Giorgia Fumanti – Cinema Collection

If there’s one thing that can be said about 2023, no matter what business or portion of society you’re referring to, it’s that the standard rules in artistry just do not apply. Giorgia Fumanti must have been thinking about what this precisely meant when she was dreaming up concepts for her new album, and after doing some soul-searching, she came up with an exquisite new LP in Cinema Collection that deserves to be recognized for the unique offering it truly is. I’ve had a lifelong aversion to cover albums as a music critic, but with content as solid as this, I was forced to rethink my views recently.

Right off the bat, I noticed a major difference between the style of Fumanti’s music in this release compared to similar efforts that have been making it into the charts as of late. Almost every significant hook, from those in “Over the Rainbow” and “I Won’t Light a Candle” to “Take My Breath Away” and “Once Upon a Time in the West,” has been scaled back from what it would have been in this material’s original form, making for an interesting vocal contrast up top that even the most novice of critical ears will instantly tune into.

Giorgia Fumanti takes a very controlled approach to the tempos in this record, and while that might sound a little worrisome on paper (particularly if you liked the beat-heavy sound of her peers in the immediate underground), it translates a lot better in the case of songs like “Un Jour Tu Reviendras,” and “Where Dreams are Born,” my favorite track on the record.
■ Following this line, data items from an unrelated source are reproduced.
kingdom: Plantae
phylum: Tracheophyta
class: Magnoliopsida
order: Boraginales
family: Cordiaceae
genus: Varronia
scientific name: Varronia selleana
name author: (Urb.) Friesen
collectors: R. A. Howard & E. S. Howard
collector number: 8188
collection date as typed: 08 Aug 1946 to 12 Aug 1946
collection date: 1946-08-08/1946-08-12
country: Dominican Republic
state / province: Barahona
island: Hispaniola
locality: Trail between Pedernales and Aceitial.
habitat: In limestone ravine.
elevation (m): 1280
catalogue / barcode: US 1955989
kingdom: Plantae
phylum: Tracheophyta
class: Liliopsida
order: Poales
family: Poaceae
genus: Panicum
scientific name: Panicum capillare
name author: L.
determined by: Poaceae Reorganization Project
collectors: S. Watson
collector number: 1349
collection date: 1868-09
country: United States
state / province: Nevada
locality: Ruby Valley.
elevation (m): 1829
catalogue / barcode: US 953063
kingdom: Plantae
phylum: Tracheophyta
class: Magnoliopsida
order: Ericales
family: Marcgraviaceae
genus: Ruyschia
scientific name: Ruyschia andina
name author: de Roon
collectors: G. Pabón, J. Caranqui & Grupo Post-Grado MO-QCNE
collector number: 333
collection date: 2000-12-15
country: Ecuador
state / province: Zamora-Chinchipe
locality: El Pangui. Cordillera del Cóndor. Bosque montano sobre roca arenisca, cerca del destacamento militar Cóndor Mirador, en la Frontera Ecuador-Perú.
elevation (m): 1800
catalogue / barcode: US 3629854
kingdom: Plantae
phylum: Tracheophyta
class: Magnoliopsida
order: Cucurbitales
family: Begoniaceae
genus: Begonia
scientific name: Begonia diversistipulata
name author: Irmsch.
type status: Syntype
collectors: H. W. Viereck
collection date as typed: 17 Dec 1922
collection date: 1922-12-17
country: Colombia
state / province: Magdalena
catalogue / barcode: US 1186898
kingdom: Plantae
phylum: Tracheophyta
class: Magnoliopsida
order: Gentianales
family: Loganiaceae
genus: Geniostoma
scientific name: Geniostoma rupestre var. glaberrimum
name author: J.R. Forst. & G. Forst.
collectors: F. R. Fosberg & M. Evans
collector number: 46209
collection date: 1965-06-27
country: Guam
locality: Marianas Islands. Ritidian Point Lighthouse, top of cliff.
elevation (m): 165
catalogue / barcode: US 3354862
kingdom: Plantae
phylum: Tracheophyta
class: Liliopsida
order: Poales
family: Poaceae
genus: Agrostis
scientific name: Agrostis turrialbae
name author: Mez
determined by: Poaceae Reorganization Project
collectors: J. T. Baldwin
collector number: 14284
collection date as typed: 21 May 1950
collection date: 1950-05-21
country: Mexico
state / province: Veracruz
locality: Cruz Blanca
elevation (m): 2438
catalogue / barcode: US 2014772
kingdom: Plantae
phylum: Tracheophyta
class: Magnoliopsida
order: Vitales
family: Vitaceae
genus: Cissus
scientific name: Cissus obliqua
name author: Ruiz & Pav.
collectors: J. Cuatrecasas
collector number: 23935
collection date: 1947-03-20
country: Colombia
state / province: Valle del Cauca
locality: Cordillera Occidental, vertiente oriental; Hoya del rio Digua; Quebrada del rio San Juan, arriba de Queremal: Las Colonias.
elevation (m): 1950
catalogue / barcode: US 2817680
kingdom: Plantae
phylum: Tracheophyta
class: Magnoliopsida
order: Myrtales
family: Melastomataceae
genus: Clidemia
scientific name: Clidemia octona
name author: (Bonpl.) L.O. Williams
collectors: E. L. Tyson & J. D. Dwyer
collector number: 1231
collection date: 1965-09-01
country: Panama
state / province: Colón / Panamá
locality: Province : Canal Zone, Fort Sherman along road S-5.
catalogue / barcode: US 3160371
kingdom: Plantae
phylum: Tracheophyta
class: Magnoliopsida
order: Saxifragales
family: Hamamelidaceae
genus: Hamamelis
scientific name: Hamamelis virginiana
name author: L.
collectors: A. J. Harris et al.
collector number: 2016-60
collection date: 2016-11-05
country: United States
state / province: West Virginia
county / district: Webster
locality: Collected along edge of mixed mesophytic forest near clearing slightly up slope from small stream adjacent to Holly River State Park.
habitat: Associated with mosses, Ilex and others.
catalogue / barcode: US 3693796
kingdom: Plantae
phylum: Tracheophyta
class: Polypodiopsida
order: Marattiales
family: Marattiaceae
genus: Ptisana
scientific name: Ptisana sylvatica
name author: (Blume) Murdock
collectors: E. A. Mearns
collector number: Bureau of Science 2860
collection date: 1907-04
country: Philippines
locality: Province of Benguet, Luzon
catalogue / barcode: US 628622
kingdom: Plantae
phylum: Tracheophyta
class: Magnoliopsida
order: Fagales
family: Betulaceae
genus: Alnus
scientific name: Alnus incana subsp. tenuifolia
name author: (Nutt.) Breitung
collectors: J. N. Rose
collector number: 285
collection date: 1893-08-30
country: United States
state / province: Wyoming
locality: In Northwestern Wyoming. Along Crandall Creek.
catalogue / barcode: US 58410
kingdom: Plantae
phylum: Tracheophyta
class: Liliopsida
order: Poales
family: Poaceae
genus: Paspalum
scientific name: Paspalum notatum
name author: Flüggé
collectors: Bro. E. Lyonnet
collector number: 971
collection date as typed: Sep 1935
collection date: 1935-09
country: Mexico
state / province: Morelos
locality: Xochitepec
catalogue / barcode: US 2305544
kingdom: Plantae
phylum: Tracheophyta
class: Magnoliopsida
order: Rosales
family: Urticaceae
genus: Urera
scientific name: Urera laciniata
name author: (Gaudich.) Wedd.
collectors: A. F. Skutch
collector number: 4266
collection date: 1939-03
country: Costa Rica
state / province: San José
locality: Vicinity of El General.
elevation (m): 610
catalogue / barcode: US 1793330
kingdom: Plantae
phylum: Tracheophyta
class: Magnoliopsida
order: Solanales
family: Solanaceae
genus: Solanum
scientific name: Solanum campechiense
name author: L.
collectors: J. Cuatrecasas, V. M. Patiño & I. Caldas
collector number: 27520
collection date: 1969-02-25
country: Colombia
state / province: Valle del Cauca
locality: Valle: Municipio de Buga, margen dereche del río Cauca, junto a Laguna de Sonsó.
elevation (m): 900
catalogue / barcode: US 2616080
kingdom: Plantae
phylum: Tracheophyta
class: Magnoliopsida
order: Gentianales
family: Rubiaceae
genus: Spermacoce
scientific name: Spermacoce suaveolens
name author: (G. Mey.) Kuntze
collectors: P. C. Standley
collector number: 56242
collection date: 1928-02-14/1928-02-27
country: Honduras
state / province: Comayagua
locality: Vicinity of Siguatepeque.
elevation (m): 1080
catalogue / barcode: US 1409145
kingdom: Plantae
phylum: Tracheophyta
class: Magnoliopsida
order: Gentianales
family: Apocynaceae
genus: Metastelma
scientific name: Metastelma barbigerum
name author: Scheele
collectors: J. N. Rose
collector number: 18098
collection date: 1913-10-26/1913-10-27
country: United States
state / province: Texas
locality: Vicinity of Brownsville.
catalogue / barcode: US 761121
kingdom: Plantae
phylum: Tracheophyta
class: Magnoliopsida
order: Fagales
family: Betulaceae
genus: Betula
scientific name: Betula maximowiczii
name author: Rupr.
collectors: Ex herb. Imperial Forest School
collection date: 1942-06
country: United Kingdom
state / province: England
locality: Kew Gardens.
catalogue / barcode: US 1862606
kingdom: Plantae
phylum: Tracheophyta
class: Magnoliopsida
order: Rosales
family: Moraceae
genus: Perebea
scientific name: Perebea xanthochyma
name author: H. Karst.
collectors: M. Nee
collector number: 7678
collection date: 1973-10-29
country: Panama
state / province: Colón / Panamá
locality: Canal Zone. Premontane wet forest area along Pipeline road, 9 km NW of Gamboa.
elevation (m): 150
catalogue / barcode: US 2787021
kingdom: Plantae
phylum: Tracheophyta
There was no reason to splurge on something so minute in these instances; frankly, I think the stripped technique works better for the arrangements as she’s reimagined them for 2023 and the audiences of today.

Though the structure of “I Won’t Light a Candle” and “Les Feuilles Mortes” is somewhat familiar to me as a hardcore music buff, there’s no denying that Giorgia Fumanti consistently puts her own spin on the compositional layout of every song’s most powerful climax. In the former, she is so careful in how she approaches the chorus that it almost feels like she’s going to retreat before she even gets there – in the end, however, it’s the audience that winds up rewarded for our bearing the tense moment with a rich harmony reaching into the heavens above.
I came into my review of Cinema Collection with some incredibly high hopes for what Fumanti was going to produce and record in this all-new LP, and I’m happy to report that I was more than pleased with everything I came across.

Cinema Collection might not be an original offering in the vein of a non-soundtrack tribute piece, but it feels like just the right kind of workout this singer needed to keep sharp in this dreadfully sluggish period we’re collectively sharing as fans of her local scene. I’d keep her on my radar as the rest of summer comes rolling into focus, as her camp is constantly toying with new and exciting material serious music fans can’t get enough of.